The first step is to track your monthly energy costs. If you take this suggestion as seriously as you would take the cost of your mortgage or rent, you'll track your 30-year energy costs. Accounting for inflation, the average American household will spend over a half million dollars for energy for their home and car. Paying attention to this list could save you tons of money and help you make choices about where to invest in home improvement.
Here's a sample of some of the ways you can save at home. Send me a Tweet and let me know some of your Bright Ideas.
- Insulate and seal the "envelope" of your home. That means insulating every wall. floor or ceiling that connects to the outdoors. Good insulation also helps reduce noise.
Zero energy building tip: Old homes are perfect targets for adding insulation. Many old homes have zero insulation. Almost all of them are under-insulated. Watch this video about what we did to insulate our historic Victorian and achieve net zero energy.
- If you're building a new house, maximize comfort and energy savings by positioning the house with a long wall facing south. This helps capture sun in winter to warm your house. Then make sure the windows are shaded when the sun is high in the sky in the summer.

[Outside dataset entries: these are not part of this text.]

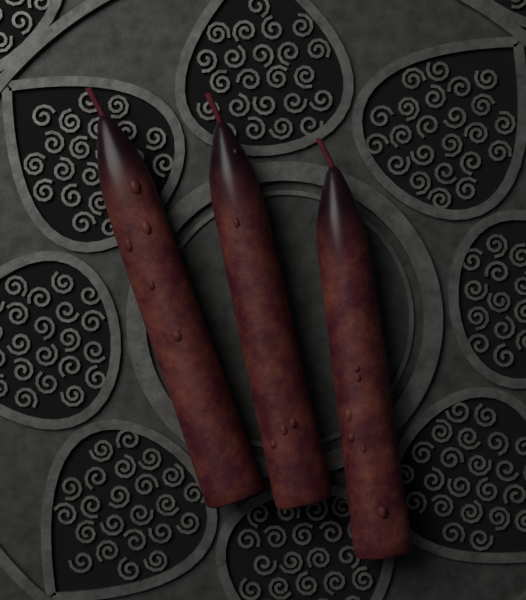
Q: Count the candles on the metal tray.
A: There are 3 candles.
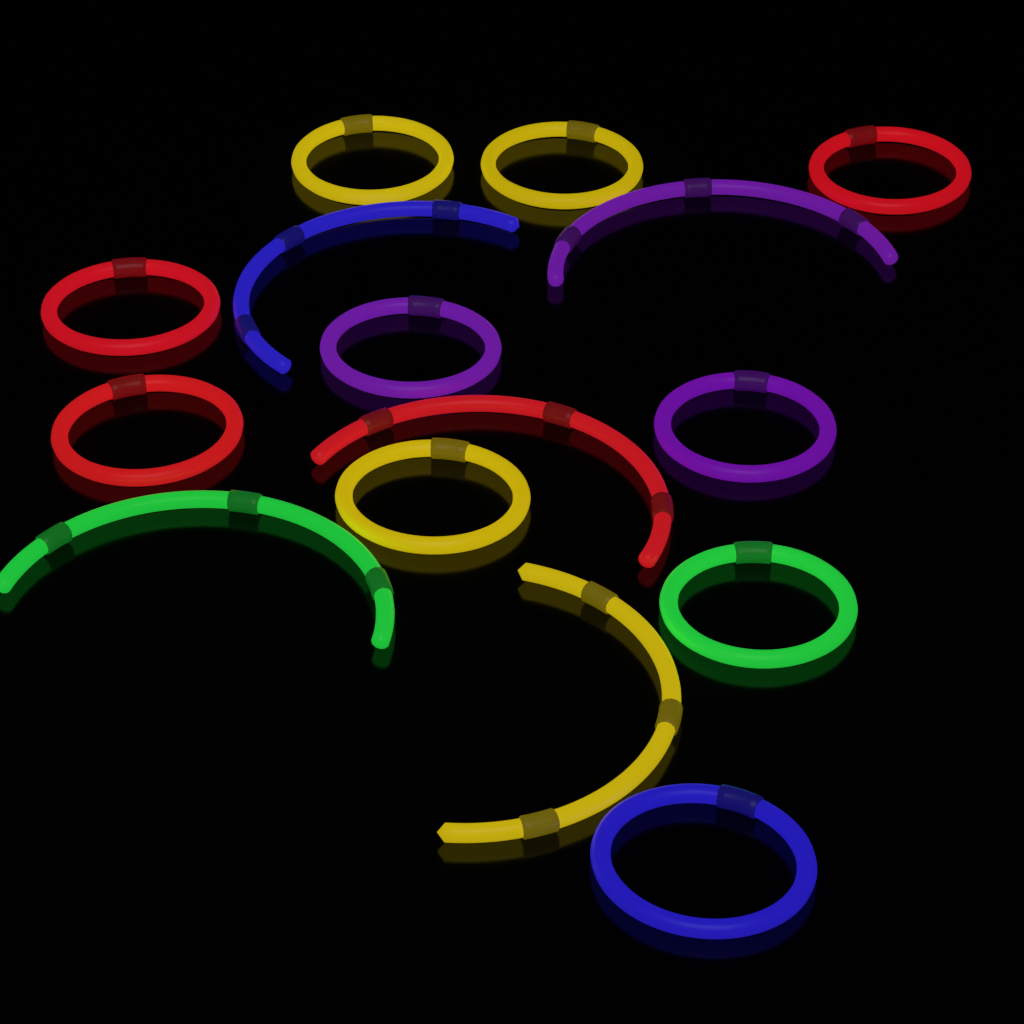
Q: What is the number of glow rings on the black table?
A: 10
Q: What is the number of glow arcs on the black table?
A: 5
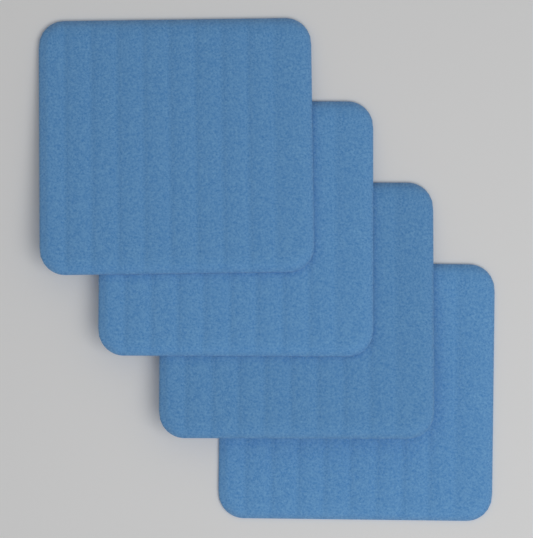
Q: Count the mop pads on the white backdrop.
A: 4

Zero energy building tip: Better yet . . . Don't build a new house. Find a wonderful old home with great bones and make it more efficient. There are some great deals on old homes that are in need of efficiency upgrades. You can take the savings in purchase price and do a deep energy retrofit. During the worst housing market ever, we were able to restore our Victorian and still come out almost $100,000 above water after the cost of the rehab.

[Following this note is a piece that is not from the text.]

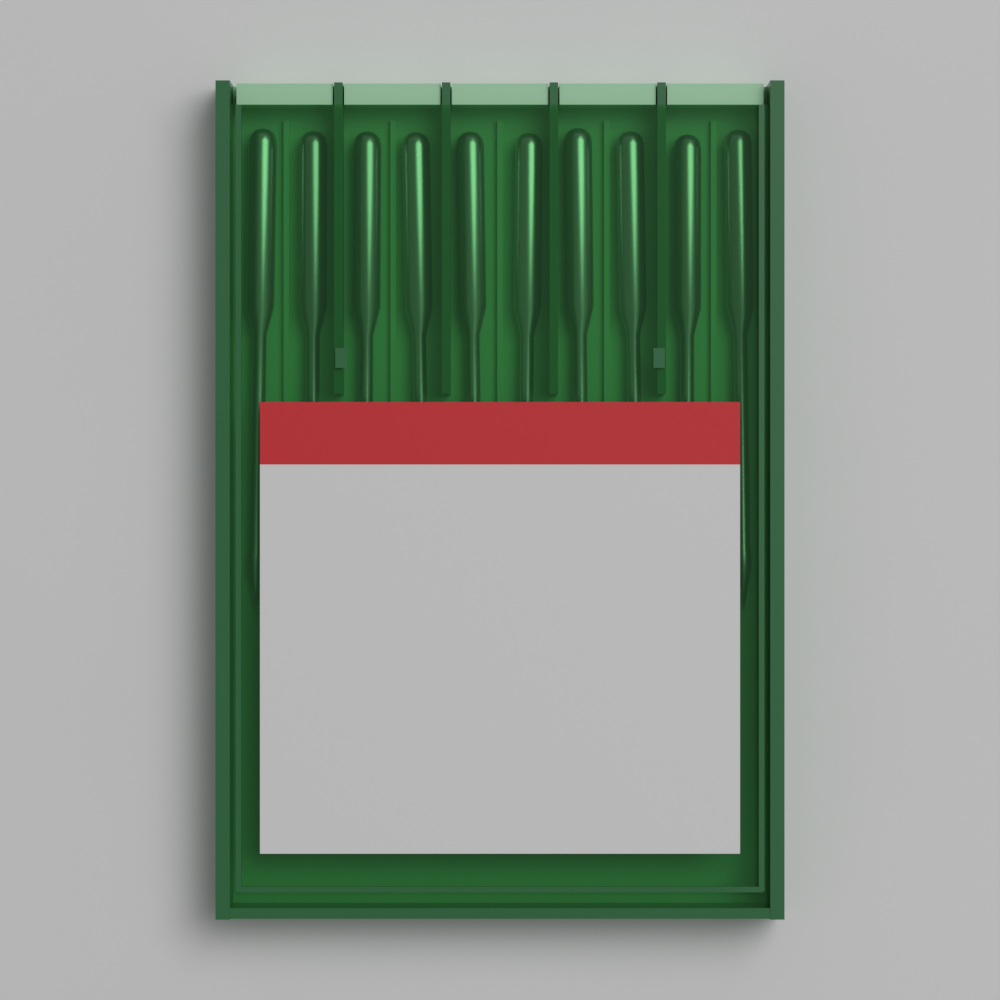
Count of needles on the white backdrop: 10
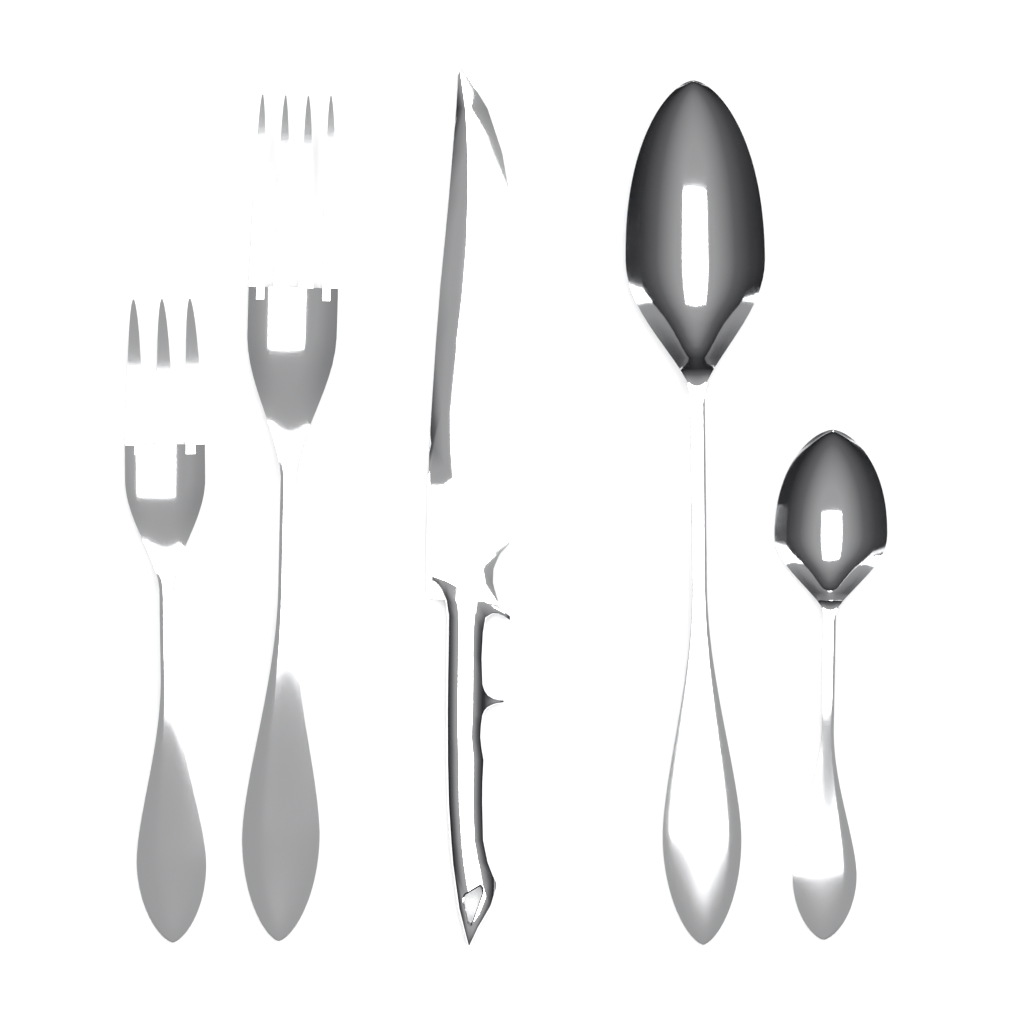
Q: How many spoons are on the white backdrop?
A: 2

- For your existing home, follow these simple steps to save energy:
Set your thermostat to 68F in the winter and 72F or higher in the summer. These are healthy temperatures for your family. Your water tanks should not be set higher than 120F. In fact, higher water temperatures can cause scalding.
Zero energy building tip: You can improve the performance of your heater and air conditioner by 25 percent by buying the new breed of Smart Thermostats like an Ecobee or Nest. Listen to my story on Public Radio about smart thermostats.

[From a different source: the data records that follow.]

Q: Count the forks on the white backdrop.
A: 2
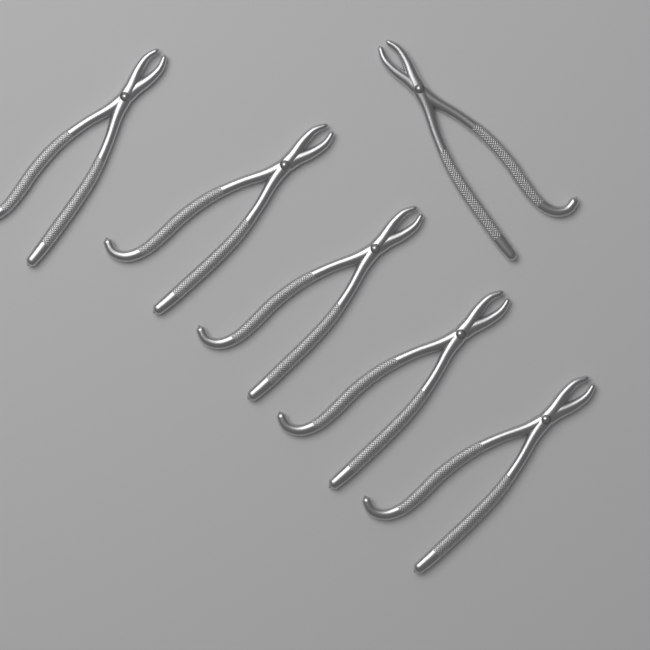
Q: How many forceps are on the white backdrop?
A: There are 6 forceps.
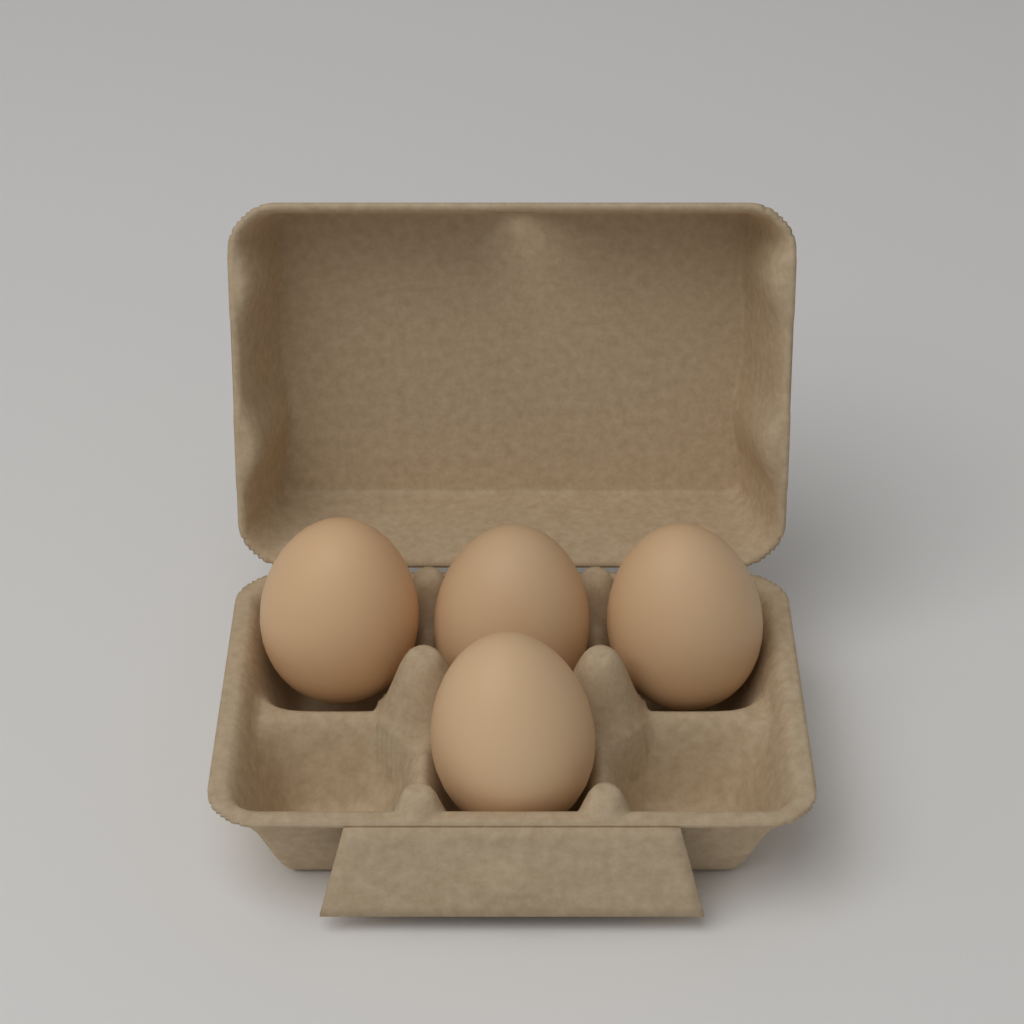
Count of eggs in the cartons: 4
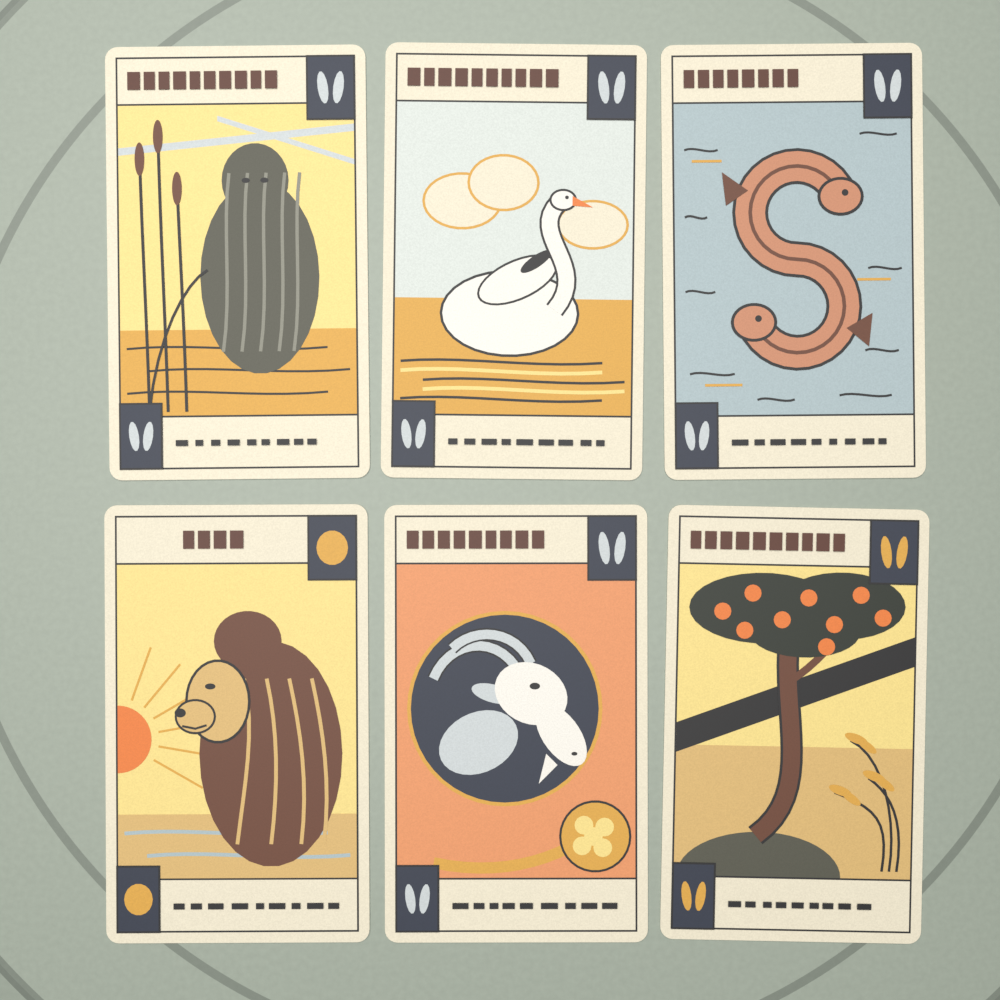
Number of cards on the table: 6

In winter, keep your curtains closed at night to keep heat in. In summer, keep your windows open to flush the house of the hot air and bring in the cool night air.
Buy some caulk and go nuts. Seal all the gaps around doors and window panes to eliminate draft.
Wrap your hot water pipes to keep them hot. Wrap your hot water tank in an insulating blanket available at the hardware store. It'll pay for itself in a few months.
- When renting or buying a home, condo or apartment, look for buildings with a LEED, Energy Star or Living Buildings certification.
- Get the best performance out of your appliances, heater, and air conditioner:
Have your furnace and A/C serviced every year and consider a service plan to keep tabs on all your appliances. This will help it last for many years and keep your bills lower and keep you cozier.
Zero energy building tip: Consider upgrading your old heating system to a modern and ultra-efficient geothermal heating and cooling system. It will cost a bit more up front. But, it's so much more efficient that it will pay for itself many times over in comfort, energy savings, and cost savings.